---------- Source material ----------
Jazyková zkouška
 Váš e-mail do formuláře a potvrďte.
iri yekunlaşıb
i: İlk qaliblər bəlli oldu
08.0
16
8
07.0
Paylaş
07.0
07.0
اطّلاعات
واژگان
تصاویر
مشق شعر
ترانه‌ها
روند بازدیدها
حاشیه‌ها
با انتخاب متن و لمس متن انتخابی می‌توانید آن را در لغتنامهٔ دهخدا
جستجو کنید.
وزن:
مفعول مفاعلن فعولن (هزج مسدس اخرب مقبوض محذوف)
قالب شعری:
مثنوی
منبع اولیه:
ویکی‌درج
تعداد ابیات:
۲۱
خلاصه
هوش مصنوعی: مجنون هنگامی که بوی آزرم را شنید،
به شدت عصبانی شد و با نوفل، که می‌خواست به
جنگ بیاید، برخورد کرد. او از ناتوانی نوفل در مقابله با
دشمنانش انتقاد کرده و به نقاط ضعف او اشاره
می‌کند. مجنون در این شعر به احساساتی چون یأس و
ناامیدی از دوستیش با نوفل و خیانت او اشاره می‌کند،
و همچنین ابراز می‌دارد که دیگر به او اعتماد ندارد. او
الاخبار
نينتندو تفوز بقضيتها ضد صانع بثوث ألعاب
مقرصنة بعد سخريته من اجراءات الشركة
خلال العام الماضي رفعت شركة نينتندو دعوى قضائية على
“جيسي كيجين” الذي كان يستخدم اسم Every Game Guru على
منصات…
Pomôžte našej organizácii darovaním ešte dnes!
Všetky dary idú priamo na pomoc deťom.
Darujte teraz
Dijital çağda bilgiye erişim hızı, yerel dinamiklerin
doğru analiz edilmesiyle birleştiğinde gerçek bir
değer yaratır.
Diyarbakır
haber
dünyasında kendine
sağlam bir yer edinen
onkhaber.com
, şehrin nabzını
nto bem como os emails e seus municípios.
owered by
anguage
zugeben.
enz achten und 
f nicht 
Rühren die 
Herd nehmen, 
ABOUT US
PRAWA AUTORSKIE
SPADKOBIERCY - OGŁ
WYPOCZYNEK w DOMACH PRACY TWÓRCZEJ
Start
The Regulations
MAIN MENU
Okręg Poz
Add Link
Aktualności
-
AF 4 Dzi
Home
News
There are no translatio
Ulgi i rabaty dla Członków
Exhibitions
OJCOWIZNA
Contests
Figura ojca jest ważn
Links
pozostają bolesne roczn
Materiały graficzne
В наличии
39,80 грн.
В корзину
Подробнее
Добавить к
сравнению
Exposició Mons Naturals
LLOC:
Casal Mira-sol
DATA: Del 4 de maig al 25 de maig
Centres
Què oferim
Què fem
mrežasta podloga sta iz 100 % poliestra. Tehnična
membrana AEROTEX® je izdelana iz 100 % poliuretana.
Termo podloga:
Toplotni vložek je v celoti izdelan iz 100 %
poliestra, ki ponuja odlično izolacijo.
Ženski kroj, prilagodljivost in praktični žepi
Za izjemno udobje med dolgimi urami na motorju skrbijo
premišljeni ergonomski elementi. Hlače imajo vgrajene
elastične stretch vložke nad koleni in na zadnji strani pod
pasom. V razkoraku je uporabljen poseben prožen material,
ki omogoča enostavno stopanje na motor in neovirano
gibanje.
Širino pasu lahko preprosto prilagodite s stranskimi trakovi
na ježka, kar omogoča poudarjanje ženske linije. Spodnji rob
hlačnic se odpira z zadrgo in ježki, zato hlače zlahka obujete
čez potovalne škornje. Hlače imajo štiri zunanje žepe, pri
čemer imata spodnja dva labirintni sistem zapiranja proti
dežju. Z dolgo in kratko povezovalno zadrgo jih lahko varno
----------
» Brief:
How many of the lines above include "نينتندو"? Only the number should be given.

» Result of this exercise:
2